### TASK
Look through the records and copy each line that has "displays" in it.

### DATASET EXTRACT
┄┄┄┄┄┄┄┄┄┄┄┄┄┄┄┄┄┄┄┄

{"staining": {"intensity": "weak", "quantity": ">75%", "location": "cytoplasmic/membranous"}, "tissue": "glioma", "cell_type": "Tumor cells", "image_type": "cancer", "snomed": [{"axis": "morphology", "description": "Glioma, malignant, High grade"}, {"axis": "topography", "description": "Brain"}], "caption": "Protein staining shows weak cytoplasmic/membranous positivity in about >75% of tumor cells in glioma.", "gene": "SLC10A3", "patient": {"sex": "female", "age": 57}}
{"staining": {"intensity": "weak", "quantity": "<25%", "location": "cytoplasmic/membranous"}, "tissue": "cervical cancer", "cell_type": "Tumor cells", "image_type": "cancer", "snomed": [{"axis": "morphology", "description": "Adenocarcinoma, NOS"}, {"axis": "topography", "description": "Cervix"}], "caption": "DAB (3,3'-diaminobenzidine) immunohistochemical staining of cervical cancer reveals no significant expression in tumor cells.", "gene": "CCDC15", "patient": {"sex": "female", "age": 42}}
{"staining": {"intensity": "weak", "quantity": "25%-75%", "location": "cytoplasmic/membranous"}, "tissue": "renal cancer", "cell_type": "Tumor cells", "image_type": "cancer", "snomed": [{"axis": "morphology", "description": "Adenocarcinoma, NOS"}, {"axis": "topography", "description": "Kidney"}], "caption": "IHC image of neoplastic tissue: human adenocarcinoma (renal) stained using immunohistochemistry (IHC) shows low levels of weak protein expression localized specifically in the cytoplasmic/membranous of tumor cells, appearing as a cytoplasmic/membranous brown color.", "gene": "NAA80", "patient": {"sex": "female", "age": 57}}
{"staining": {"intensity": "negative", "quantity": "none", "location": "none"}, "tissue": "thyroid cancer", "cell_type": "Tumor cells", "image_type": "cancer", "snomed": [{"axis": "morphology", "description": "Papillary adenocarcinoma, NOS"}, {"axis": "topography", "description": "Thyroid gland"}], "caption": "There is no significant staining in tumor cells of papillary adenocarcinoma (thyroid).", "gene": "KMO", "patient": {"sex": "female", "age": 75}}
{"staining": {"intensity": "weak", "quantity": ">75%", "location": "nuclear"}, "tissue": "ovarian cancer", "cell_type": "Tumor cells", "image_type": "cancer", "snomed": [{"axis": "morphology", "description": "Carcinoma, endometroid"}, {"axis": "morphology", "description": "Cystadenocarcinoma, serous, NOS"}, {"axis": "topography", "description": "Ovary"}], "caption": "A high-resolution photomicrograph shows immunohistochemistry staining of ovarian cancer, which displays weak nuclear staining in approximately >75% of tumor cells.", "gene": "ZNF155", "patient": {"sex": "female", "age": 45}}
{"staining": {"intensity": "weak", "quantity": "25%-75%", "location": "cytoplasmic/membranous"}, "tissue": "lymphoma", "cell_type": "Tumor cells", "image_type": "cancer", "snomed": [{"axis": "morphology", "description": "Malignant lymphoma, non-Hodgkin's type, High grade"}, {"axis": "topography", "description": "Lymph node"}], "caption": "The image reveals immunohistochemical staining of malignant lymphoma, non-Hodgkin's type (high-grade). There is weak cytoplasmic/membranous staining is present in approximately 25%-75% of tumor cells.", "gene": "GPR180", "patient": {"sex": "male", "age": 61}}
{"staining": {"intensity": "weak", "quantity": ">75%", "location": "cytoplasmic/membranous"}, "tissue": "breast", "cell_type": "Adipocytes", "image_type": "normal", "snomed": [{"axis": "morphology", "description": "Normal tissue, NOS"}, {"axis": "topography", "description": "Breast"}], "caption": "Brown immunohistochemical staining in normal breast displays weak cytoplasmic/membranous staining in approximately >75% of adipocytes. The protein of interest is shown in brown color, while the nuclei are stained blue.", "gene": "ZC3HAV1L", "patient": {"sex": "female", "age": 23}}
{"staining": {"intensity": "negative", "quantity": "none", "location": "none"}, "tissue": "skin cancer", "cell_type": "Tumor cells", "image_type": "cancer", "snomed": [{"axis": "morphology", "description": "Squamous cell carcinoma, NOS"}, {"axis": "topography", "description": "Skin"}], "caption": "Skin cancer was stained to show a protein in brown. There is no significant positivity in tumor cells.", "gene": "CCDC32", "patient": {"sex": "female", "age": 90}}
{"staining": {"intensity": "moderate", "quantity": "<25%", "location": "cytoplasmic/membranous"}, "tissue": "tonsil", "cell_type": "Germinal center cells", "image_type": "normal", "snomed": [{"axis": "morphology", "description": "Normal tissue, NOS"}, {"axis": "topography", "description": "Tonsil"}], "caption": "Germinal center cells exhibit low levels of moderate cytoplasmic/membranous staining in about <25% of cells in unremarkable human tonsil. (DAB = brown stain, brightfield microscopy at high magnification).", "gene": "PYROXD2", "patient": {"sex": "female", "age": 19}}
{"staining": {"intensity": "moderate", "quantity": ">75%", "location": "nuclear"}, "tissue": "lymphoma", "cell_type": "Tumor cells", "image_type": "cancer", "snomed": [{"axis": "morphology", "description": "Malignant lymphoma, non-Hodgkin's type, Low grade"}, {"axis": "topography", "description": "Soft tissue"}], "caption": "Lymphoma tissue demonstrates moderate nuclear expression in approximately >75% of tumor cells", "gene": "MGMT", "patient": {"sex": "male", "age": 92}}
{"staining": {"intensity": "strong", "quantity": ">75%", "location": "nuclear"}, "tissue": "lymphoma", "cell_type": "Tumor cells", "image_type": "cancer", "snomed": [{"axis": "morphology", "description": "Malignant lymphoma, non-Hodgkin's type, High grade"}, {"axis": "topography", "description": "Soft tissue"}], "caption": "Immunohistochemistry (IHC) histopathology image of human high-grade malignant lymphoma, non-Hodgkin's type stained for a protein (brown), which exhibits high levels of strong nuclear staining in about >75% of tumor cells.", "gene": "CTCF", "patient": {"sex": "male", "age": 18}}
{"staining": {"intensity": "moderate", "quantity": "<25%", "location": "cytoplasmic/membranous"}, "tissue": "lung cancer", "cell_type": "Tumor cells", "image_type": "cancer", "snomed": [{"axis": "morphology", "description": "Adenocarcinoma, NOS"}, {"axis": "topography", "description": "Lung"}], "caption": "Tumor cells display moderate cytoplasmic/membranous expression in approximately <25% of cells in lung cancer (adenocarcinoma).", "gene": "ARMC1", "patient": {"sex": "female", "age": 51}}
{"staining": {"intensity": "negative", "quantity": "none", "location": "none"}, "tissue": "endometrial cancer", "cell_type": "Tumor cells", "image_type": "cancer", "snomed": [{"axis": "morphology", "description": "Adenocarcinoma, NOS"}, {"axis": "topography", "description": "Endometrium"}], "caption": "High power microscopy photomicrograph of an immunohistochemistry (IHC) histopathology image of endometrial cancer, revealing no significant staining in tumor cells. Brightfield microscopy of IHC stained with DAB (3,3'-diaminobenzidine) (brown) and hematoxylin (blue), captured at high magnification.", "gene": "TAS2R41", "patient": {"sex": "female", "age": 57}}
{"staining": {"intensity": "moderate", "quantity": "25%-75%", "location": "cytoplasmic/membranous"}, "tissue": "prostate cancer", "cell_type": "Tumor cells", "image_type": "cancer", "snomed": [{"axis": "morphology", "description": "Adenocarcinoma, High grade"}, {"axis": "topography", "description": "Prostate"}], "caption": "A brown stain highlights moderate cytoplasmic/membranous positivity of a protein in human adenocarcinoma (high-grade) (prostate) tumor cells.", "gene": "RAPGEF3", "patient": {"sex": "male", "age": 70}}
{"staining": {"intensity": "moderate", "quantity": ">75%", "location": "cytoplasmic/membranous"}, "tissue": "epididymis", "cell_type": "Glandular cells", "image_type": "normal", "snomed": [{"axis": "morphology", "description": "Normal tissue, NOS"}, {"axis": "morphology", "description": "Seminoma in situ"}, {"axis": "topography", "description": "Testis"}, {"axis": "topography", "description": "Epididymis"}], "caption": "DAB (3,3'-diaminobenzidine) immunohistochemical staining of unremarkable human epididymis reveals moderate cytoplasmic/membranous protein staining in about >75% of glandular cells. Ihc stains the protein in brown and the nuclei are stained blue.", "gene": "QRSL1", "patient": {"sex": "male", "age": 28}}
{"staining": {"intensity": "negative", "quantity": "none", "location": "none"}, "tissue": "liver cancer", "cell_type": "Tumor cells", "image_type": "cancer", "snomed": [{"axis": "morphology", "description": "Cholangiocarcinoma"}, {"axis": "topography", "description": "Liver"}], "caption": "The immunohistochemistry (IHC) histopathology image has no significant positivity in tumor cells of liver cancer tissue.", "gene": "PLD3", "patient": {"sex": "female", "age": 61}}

┄┄┄┄┄┄┄┄┄┄┄┄┄┄┄┄┄┄┄┄

### YOUR SOLUTION
{"staining": {"intensity": "weak", "quantity": ">75%", "location": "nuclear"}, "tissue": "ovarian cancer", "cell_type": "Tumor cells", "image_type": "cancer", "snomed": [{"axis": "morphology", "description": "Carcinoma, endometroid"}, {"axis": "morphology", "description": "Cystadenocarcinoma, serous, NOS"}, {"axis": "topography", "description": "Ovary"}], "caption": "A high-resolution photomicrograph shows immunohistochemistry staining of ovarian cancer, which displays weak nuclear staining in approximately >75% of tumor cells.", "gene": "ZNF155", "patient": {"sex": "female", "age": 45}}
{"staining": {"intensity": "weak", "quantity": ">75%", "location": "cytoplasmic/membranous"}, "tissue": "breast", "cell_type": "Adipocytes", "image_type": "normal", "snomed": [{"axis": "morphology", "description": "Normal tissue, NOS"}, {"axis": "topography", "description": "Breast"}], "caption": "Brown immunohistochemical staining in normal breast displays weak cytoplasmic/membranous staining in approximately >75% of adipocytes. The protein of interest is shown in brown color, while the nuclei are stained blue.", "gene": "ZC3HAV1L", "patient": {"sex": "female", "age": 23}}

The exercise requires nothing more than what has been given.